Extract provided:
┌────────
Hi everyone! First time posting in this Community. I’m a Special Education teacher K-12 in Colorado and I’m taking a class about online collaboration and connected learning. I’m struggling with organization and time. How do you find time to explore / learn on your own about all the available tools?? And how do you keep your learning organized? Thanks!

Views: 166

Reply to This

Replies to This Discussion

In my class we used Diigo which is a bookmarking site.  You should try it out.  It helps me follow all my networks.
that is useful?
If you are interested in online collaboration for you students, check out http://www.studybuddycampus.com , your students will love it and you will find our tools very useful.
You should also check out Wiggio.com - a free online toolkit that makes it easy to work in groups.  With Wiggio, you can store files, create events on a shared calendar with reminders, send mass text/email messages, poll group members in real-time, and more.

Shannon,

checked out Wiggio.com looks very interesting.  Are the groups private?  I am wondering whether it would be appropriate to use with upper elementary school students.

Hi Irene, 

Yes, Wiggio groups are entirely private and non-searchable.  You would be able to invite your students to a private group that you set up.  You only need the email address of your students to communicate with them using Wiggio.

Elementary school students have used Wiggio with success in the past.  Wiggio is designed to be simple enough for anyone to use - no matter how tech-savvy they are.  

Let me know if you need any more info!

 

Here are my suggestions:

1) Bookmarking is important but so is tagging. If you develop a tagging system and use it consistently, you'll be able to search for materials and resources more easily. Diigo is nice because you can set it up so the everyone in the class can make contributions. You can also highlight and make notes for yourself as you read. I used to copy and cite what I thought might be key quotes into a word doc so they were easier to find later. I also did the bibliography (see #5 below) as I researched and then removed any materials I didn't use when I added the bib to a paper before submitting.

2) As for a way to set up groups for school kids, try Edmodo. Student registration is not required. Be aware of the COPPA laws (if you're in the US) and Privacy of Information Act (if in Canada) when using any online software that requires students to register.

3) I'd also advise setting up a Gmail account and using that to register for any online programs you want to use. That way all the updates.etc. will come to a separate account that you can look at when you have time.

4) Re: any blogs you decide to read on a regular basis, try an RSS feed and use a virtual desktop like IGoogle so you can scan them once a week.
└────────
Given information:
┌────────
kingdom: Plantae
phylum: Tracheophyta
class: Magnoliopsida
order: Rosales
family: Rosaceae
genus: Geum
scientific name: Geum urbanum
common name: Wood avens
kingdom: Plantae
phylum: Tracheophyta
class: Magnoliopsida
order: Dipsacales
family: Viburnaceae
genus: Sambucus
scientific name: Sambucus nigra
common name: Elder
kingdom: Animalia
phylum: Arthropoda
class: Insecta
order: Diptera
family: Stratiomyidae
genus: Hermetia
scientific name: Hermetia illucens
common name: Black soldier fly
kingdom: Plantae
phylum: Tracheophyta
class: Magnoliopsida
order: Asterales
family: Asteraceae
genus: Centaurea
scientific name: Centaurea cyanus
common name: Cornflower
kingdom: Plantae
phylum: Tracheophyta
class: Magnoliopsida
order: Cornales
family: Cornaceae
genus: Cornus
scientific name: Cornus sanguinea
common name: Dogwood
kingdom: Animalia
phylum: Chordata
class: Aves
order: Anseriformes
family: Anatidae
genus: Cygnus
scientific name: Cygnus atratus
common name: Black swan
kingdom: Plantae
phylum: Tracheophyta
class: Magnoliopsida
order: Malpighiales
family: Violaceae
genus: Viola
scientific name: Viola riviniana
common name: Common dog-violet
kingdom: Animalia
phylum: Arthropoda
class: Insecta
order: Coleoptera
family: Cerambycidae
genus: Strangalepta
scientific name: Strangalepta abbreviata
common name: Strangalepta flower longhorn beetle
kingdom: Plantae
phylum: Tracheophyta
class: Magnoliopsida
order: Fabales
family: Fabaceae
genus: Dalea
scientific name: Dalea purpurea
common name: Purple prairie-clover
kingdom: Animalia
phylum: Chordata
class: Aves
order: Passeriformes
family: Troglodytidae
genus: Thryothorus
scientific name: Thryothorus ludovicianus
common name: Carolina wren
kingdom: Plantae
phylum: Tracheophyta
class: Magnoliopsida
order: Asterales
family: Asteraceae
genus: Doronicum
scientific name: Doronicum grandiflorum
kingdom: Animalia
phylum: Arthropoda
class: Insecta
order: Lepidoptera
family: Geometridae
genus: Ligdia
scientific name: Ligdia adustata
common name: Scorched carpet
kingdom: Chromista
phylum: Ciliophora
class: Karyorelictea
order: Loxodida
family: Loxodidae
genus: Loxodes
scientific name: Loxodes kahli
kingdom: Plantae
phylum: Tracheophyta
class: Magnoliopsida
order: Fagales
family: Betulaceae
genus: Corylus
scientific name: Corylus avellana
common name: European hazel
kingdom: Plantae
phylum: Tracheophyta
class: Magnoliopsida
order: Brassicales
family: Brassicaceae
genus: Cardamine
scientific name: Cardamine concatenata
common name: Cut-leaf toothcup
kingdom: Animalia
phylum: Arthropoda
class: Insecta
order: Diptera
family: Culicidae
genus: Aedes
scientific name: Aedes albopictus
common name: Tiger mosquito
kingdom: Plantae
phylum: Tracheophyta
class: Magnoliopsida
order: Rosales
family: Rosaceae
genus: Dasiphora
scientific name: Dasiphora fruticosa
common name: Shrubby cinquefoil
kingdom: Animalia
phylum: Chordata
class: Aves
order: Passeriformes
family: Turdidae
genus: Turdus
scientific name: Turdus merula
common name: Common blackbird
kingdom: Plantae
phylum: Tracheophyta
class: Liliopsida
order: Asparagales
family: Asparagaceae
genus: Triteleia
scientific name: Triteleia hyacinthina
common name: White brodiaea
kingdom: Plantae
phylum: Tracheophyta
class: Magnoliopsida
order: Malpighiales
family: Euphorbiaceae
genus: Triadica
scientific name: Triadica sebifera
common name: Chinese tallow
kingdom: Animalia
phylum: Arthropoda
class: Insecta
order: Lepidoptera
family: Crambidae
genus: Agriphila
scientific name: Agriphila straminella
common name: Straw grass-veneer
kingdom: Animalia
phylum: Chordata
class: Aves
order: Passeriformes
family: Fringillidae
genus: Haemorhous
└────────
To be done:
a – From the discussion thread, reproduce word for word the passage that begins at the words "Elementary school students have" and stops after "any more info!".
b – In the discussion thread, what is the only thing needed from students to communicate with them using Wiggio?
c – Turn the paragraph in the discussion thread that begins "You should also check out Wiggio.com" into a short list, keeping its main facts.

Solutions per task:
a –
Elementary school students have used Wiggio with success in the past.  Wiggio is designed to be simple enough for anyone to use - no matter how tech-savvy they are.  

Let me know if you need any more info!

b – Their email addresses.

c –
Wiggio.com is a free online toolkit that makes group work easy. With it you can:
- store files
- create events with reminders on a shared calendar
- send mass text or email messages
- poll group members in real time